In terms of who is eligible for UIM coverage, the statute does not use the phrase “household member” like the policy does, he wrote. Instead, the statute states that someone in Oliveira’s position is eligible for UIM coverage “from the policy of a resident relative,” McDonough added, stating that the word “relative” is commonly understood to refer to a person related by blood or marriage.

“It is simply wrong to suggest, as the majority effectively does, that…the court is required to view the usual and ordinary sense of the phrase ‘related by blood’ in a vacuum, without considering the underlying statute and its purpose,” he wrote. “To these ‘changing realities’ of the modern American family, the majority turns a blind eye, thereby limiting UIM coverage to accident victims belonging to conventional families…to the exclusion of Oliveira, an unmarried parent and household member victimized by an underinsured intoxicated driver.”
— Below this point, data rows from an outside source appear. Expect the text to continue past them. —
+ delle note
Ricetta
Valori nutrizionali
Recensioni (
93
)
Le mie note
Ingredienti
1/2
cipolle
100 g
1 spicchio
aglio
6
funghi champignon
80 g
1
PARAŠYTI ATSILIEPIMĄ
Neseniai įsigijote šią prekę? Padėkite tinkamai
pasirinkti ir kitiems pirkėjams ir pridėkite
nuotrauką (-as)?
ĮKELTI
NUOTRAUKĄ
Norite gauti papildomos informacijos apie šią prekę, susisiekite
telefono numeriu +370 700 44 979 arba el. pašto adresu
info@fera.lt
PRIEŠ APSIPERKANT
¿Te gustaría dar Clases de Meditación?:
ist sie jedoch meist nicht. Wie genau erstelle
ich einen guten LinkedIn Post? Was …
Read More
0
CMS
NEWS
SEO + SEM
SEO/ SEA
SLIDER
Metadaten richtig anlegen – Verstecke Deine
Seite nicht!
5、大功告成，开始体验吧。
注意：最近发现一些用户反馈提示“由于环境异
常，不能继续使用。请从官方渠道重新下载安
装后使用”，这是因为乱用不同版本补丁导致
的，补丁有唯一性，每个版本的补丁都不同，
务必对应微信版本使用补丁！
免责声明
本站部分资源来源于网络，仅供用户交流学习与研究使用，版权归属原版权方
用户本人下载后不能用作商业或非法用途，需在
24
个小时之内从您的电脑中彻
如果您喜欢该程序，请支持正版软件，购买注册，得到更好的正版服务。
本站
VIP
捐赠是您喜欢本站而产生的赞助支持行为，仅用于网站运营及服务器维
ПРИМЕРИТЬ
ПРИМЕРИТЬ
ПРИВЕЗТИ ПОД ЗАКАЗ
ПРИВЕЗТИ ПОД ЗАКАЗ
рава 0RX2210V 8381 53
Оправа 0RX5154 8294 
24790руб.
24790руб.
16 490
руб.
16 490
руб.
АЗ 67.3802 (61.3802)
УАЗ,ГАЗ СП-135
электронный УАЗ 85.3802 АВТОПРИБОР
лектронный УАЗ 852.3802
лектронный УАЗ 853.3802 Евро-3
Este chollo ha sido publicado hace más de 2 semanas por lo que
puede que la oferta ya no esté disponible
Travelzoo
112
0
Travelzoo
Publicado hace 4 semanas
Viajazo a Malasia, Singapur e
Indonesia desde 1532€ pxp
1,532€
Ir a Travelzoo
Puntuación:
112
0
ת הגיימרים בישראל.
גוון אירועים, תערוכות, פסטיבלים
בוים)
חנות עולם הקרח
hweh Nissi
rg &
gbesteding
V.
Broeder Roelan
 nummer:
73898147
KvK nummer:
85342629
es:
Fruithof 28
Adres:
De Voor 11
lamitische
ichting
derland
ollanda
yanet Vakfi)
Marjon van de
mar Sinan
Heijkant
He stated that because modern society presents an almost infinite variety of possible domestic situations and living arrangements, the term “household member” can have no precise meaning and analysis needs to proceed on a case-by-case basis.

Although he agreed that the phrase “related by blood” seems to imply two people that share a common bloodline and are descended from a common ancestor, he added there is also a commonsense appeal to the idea that the biological father of a child is related to the maternal biological grandmother of the child, even if the father is not married to the biological mother of the child.

He stated that it can be assumed the severe injuries Oliveira suffered in the accident have had a significant impact on his family and his child.

“It would seem anomalous, therefore, that coverage for the child’s loss also could be denied merely because his father and mother did yet not marry – as recently as a day or hours before the accident,” he said.

With this in mind, McDonough called for a reversal of the appeals court’s judgment in which Oliveira’s motion for summary judgment is allowed, Commerce’s motion for summary judgment is denied and Oliveira is found to qualify as a household member under the policy issued by Commerce to the grandmother and stepgrandfather.

The case is Derrick Martins Oliveira vs. The Commerce Insurance Company.